■ Exercise objective ■
Look through the listing below, and wherever a line has the string "Contacts", copy it.

■ Supplied information ■
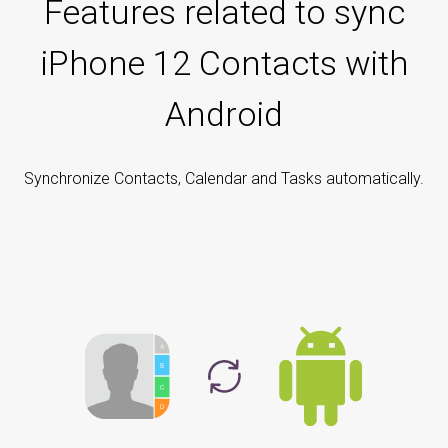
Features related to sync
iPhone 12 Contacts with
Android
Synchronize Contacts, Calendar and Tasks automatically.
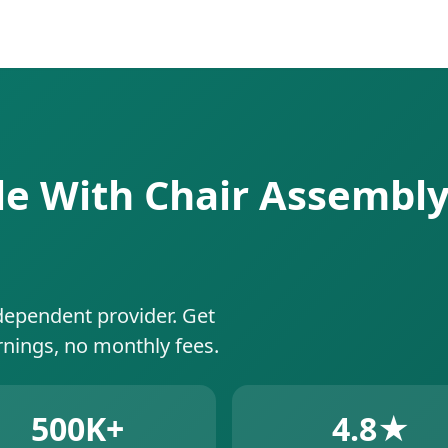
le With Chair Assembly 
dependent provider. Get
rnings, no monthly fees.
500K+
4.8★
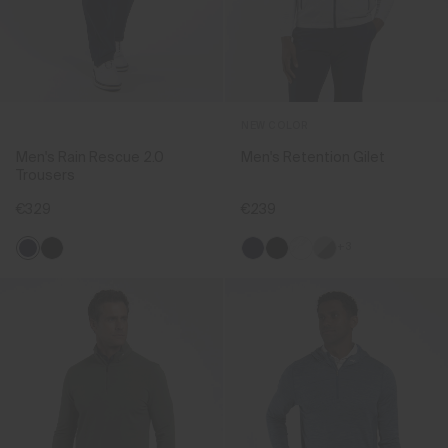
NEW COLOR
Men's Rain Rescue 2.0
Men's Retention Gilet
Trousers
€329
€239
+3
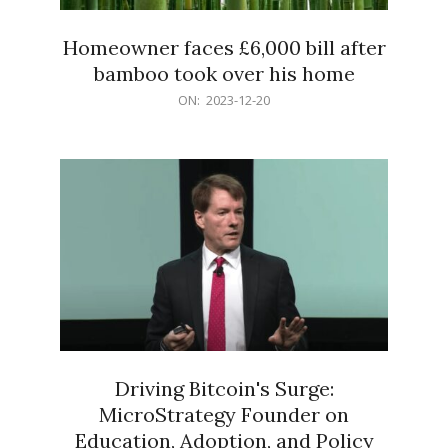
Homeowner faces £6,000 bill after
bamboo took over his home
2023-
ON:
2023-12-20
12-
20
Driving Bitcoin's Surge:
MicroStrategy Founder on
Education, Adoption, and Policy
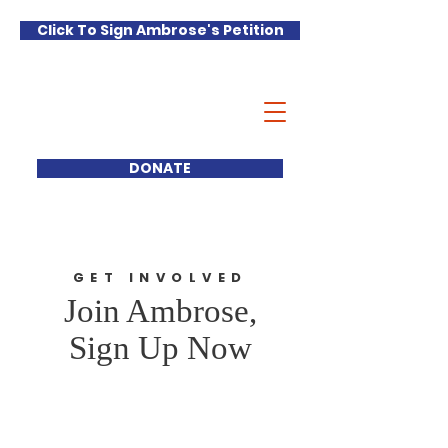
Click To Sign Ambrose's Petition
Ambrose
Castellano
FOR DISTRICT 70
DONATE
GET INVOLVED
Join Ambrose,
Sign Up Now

...

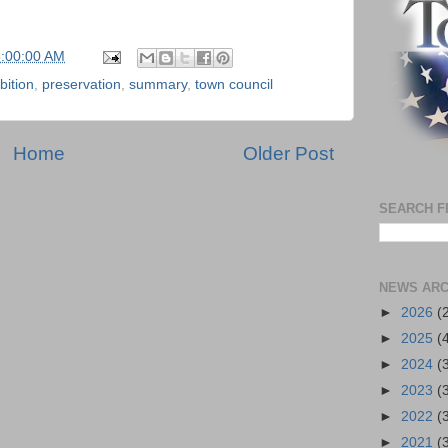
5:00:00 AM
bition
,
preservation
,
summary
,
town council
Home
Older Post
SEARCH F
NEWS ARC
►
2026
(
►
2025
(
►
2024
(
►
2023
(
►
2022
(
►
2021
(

==

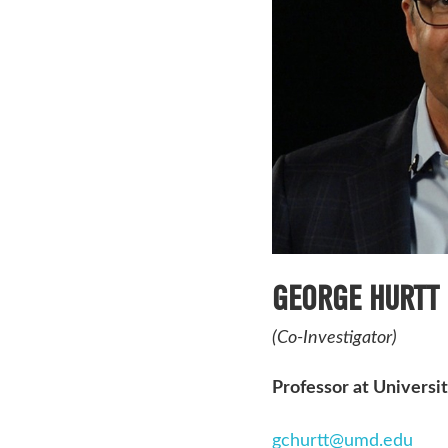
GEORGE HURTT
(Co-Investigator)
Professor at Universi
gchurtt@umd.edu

■ Response to the exercise ■
iPhone 12 Contacts with
Synchronize Contacts, Calendar and Tasks automatically.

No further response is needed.